WRITTEN PROBLEM » Retype the entries below word for word, from the very first line down to and including the line that contains "10: (203, 182)".

RAW DATA »
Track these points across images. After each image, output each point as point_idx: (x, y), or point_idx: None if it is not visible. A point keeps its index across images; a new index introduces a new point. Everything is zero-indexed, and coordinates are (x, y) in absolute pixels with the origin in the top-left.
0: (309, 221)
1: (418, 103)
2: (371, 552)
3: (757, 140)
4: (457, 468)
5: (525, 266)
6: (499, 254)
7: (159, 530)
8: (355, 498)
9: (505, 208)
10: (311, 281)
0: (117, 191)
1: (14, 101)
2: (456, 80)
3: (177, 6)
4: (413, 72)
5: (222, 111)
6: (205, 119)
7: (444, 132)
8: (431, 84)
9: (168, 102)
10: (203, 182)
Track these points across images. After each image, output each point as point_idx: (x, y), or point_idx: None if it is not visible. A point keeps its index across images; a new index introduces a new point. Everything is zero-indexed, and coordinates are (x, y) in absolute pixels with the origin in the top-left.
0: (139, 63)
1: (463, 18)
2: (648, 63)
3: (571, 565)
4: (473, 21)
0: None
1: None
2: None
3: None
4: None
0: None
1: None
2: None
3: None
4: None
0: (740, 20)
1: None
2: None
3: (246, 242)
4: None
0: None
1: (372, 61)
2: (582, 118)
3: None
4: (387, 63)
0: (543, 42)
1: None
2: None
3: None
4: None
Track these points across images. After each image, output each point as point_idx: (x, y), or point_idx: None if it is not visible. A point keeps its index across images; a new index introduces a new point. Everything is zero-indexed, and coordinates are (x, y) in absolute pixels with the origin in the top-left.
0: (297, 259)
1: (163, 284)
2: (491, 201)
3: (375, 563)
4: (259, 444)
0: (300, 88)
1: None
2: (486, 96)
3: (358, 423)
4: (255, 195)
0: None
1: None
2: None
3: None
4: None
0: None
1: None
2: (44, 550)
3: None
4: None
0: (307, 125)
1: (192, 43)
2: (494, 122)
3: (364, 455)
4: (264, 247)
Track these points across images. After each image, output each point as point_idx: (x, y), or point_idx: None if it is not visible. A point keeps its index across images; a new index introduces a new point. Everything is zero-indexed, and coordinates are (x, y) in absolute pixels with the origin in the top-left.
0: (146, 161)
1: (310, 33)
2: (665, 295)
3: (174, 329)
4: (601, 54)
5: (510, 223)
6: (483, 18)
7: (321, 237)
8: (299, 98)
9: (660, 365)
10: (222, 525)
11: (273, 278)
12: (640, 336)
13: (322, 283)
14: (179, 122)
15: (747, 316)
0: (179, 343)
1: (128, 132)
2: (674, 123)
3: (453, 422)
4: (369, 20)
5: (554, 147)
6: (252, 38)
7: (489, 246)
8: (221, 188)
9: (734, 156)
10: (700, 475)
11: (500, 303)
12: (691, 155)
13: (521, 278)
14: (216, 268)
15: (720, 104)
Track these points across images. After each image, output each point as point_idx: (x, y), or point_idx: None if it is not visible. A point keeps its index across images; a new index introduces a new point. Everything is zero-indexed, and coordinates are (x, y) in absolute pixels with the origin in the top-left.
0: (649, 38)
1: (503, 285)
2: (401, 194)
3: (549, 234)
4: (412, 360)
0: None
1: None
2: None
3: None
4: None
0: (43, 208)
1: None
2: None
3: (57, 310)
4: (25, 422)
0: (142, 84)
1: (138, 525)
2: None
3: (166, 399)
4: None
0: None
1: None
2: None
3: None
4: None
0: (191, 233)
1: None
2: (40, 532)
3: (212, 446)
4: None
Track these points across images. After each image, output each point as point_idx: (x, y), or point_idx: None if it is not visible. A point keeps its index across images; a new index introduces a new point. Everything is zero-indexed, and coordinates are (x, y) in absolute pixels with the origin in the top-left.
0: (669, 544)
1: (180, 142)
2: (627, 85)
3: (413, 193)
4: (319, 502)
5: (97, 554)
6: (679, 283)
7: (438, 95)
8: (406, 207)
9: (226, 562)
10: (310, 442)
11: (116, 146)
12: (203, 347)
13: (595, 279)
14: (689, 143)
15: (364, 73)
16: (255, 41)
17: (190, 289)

PROBLEM SOLUTION »
Track these points across images. After each image, output each point as point_idx: (x, y), or point_idx: None if it is not visible. A point keeps its index across images; a new index introduces a new point. Everything is zero-indexed, and coordinates are (x, y) in absolute pixels with the origin in the top-left.
0: (309, 221)
1: (418, 103)
2: (371, 552)
3: (757, 140)
4: (457, 468)
5: (525, 266)
6: (499, 254)
7: (159, 530)
8: (355, 498)
9: (505, 208)
10: (311, 281)
0: (117, 191)
1: (14, 101)
2: (456, 80)
3: (177, 6)
4: (413, 72)
5: (222, 111)
6: (205, 119)
7: (444, 132)
8: (431, 84)
9: (168, 102)
10: (203, 182)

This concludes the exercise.